Source passage:
Polyploidy evolution of Allium on the Qinghai–Tibetan Plateau

Our results regarding the taxonomic distribution of ploidy levels in Allium confirm that of the 65 Allium species examined in this study, 42 are diploids and the rest are polyploids. Cytotypes show an interesting geographical structure, with Allium polyploids preferentially growing at higher altitude than diploids (Fig. 1); there is no correlation between ploidy level and latitude (Supplementary Data Fig. S2). This supports the hypotheses that polyploids are better adapted to extreme climates than diploids. However, some Allium diploids (e.g. A. tubiflorum, A. chrysanthum, A. prattii and A. atrosanguineum) are distributed at high altitude (Jing et al., 1999; Xue et al., 2000; Tang et al., 2005; Zhang et al., 2009; Table S1), and some Allium polyploids (e.g. A. polyrhizum, A. macrostemon, A. senescens and A. strictum) grow at low altitude (Zhu and Xu, 1999; Tang et al., 2005; Table S1). This may be because the dramatic climatic oscillations of the Quaternary caused some species on the Qinghai–Tibetan Plateau to retreat to low-altitude refugia, whereas some species survived in the on the platform (Qiu et al., 2011). Expansion of cooler and drier habitats was caused by global climate fluctuations, with several species, including Allium species, colonizing these habitats to diversify the local flora from the late Miocene to Pliocene (Xie et al., 2019; Han et al., 2020). Polyploidization events are important for the ecological radiation of Allium (Han et al., 2020). For instance, Allium przewalskianum (tetraploidy) resulted from at least eight independent autopolyploidization events that enabled it to colonize and survive in the arid conditions of the Qinghai–Tibetan Plateau (Wu et al., 2010). The small distribution ranges of some Allium species may be attributed to temporal constraints (i.e. their recent origin) (Paule et al., 2017).

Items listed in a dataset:
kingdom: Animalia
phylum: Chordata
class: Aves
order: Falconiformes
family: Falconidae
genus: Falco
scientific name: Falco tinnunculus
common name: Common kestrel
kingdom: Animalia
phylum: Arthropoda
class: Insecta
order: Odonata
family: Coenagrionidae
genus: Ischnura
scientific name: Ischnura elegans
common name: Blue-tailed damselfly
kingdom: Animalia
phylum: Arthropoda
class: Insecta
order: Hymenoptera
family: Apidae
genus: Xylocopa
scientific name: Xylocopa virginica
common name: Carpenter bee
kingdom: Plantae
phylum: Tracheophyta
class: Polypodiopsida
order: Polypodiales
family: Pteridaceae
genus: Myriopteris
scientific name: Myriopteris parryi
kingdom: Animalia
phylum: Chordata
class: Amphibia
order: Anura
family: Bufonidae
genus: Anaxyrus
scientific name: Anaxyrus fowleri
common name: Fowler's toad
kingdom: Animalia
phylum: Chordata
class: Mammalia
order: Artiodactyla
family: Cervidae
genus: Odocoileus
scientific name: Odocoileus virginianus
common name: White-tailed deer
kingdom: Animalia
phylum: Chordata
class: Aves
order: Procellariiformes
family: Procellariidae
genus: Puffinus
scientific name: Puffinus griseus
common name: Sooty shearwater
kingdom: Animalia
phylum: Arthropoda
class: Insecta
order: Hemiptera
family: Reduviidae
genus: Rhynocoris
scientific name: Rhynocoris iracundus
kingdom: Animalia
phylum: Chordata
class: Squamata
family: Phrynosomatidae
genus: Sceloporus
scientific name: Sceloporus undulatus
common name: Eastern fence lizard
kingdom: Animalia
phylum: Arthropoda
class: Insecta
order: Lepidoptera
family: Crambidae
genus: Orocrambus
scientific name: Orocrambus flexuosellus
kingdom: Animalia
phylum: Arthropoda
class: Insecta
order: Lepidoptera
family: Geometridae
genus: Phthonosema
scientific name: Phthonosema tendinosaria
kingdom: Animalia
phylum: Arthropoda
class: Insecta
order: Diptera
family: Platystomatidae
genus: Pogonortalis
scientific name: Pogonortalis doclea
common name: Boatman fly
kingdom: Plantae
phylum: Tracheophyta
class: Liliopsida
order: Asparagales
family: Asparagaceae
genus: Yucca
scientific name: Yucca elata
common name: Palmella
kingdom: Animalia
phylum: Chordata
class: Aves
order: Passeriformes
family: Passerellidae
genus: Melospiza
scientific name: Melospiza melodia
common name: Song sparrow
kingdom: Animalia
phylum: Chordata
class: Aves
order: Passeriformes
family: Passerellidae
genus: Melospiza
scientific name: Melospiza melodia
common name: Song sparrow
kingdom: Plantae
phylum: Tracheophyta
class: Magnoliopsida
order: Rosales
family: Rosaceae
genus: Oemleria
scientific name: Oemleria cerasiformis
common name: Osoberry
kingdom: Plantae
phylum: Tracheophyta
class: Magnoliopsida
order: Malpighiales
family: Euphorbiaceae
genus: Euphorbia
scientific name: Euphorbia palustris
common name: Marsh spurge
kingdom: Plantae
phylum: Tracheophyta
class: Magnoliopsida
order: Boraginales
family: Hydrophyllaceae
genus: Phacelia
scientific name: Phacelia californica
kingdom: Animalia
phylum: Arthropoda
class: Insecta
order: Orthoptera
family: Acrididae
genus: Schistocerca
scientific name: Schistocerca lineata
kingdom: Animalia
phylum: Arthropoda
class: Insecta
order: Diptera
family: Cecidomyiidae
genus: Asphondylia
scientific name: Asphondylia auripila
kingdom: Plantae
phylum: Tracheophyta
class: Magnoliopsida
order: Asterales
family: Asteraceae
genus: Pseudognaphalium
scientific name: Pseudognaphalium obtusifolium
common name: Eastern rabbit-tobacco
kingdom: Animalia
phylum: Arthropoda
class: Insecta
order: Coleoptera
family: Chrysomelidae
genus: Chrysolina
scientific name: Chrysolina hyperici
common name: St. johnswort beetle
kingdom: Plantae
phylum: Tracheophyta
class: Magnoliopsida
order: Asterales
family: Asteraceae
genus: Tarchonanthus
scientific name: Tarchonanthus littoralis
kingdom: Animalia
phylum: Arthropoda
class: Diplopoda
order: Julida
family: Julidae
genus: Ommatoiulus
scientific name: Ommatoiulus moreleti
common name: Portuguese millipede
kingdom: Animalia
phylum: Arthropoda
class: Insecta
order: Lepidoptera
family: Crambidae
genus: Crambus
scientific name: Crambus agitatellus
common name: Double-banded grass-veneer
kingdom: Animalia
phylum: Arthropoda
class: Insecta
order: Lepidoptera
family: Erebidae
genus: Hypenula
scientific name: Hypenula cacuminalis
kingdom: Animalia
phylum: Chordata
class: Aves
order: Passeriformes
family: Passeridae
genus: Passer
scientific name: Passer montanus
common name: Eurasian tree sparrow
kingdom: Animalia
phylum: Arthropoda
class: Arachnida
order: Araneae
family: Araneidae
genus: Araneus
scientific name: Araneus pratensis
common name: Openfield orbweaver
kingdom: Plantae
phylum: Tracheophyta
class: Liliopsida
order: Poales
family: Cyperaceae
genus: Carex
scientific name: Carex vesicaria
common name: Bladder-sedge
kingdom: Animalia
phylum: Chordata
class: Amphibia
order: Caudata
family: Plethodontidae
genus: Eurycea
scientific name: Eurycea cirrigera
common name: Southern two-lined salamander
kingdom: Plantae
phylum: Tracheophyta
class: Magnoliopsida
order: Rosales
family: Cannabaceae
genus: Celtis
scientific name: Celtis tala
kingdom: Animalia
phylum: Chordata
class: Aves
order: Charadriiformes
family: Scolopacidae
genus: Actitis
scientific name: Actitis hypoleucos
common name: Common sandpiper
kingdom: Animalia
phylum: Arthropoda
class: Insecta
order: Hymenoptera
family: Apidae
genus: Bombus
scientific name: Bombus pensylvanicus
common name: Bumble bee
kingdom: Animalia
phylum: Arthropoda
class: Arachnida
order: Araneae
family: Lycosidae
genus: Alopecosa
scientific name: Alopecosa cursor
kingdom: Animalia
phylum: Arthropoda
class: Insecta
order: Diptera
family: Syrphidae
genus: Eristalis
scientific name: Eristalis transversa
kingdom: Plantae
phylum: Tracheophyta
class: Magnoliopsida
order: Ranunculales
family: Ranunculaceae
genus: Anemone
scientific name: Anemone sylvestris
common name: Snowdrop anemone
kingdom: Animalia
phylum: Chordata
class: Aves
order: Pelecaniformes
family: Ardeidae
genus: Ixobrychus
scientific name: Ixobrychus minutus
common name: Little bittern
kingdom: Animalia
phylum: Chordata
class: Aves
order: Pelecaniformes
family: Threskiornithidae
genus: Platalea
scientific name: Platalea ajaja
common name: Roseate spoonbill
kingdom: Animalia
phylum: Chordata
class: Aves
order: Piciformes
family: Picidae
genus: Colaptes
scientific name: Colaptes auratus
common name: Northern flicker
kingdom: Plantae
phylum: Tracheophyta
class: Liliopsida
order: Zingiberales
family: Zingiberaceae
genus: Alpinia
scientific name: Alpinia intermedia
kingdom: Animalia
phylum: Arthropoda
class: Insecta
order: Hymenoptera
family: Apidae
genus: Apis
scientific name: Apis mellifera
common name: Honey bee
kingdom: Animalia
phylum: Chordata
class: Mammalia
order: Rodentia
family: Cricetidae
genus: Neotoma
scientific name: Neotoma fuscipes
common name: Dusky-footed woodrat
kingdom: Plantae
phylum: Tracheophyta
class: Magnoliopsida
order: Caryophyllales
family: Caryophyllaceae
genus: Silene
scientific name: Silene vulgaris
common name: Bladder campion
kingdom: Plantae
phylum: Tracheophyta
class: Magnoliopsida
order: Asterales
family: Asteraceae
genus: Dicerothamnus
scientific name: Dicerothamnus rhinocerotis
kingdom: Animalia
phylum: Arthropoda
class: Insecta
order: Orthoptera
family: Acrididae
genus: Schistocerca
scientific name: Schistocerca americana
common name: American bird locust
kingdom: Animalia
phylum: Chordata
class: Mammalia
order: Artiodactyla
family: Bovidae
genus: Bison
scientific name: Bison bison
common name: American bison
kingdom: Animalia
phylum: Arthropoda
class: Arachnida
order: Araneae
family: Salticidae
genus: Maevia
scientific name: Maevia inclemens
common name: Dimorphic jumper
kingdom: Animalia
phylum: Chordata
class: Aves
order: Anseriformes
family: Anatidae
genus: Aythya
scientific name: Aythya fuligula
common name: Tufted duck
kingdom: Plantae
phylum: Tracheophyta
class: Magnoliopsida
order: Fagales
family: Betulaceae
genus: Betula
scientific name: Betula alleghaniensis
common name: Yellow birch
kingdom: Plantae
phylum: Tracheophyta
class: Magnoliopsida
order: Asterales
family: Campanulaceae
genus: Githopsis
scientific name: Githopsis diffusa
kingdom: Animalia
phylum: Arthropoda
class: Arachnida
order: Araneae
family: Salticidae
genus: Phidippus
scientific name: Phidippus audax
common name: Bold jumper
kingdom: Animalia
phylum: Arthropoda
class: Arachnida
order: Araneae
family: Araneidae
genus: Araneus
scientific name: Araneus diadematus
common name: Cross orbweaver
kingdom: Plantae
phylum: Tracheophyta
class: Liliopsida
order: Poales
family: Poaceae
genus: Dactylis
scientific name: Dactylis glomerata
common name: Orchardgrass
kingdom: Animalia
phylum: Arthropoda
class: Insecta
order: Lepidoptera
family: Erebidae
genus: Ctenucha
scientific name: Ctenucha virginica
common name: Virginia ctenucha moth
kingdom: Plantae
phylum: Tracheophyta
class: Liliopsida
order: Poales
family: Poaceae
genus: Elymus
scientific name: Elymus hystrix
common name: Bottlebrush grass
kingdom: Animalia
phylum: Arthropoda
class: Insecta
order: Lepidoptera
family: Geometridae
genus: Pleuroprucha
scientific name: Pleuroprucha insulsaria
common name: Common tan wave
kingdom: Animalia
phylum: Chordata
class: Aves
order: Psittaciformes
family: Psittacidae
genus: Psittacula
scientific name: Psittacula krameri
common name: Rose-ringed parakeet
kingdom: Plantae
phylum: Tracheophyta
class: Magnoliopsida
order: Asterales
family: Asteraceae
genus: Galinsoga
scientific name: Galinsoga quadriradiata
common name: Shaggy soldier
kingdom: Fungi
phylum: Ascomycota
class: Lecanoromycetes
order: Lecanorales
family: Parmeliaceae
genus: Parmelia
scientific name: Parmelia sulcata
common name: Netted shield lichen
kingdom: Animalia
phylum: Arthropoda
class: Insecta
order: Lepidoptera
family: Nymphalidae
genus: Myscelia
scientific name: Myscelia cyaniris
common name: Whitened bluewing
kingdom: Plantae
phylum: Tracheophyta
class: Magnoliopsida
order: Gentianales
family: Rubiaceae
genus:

Tasks to perform:
A: According to the passage on Allium polyploidy, how many of the 65 Allium species examined are diploids?
B: Continue the passage on Allium polyploidy from where it stops.

Responses:
A: 42

B:
Genome size variation and correlation with phylogeny

In the current study, we first comprehensively analysed the Allium genome size variation and evolution on the Qinghai–Tibetan Plateau. We present the results of our initial analysis of phylogenetic trends and the correlation between seed mass/altitude and genome size variation based on the well-resolved ITS phylogeny. Genome sizes vary substantially among the Allium diploids, triploids, tetraploids and hexaploids. A previous study showed that a large proportion of the Allium genome (44–65 %) consisted of repetitive sequences (Ranjekar et al., 1978), especially moderately repetitive sequences (Narayan, 1988). These repeating DNA segments were interspersed with lowly repetitive sequences during the evolution of various species (Narayan, 1988). Allium had one of the largest genomes among taxa in the alpine subnival belt in the Hengduan Mountains, and recent cytological analysis indicated that diploids were common, implying large genome size may be related to chromosome doubling fusion or duplicate gene copies at the chromosome level, not simply chromosome doubling (Sun, 2020). Remarkably, Allium genome size tends to decrease with increasing ploidy levels. This might reflect genome contractions after polyploidization, which is a general trend observed in angiosperms (Leitch and Bennett, 2004). Deletion of repetitive DNA sequences and TE dynamics were probably the most important factors influencing the genomic contraction (Bennetzen et al., 2005). There is cytological evidence of the loss of chromosomal segments following polyploidization. A previous investigation showed that telomeric heterochromatin of Secale cereal lost up to 100 % (Gustafson and Bennett, 1982). Therefore, repetitive sequences and chromosome doubling fusion may be the main reasons for Allium genome size variation.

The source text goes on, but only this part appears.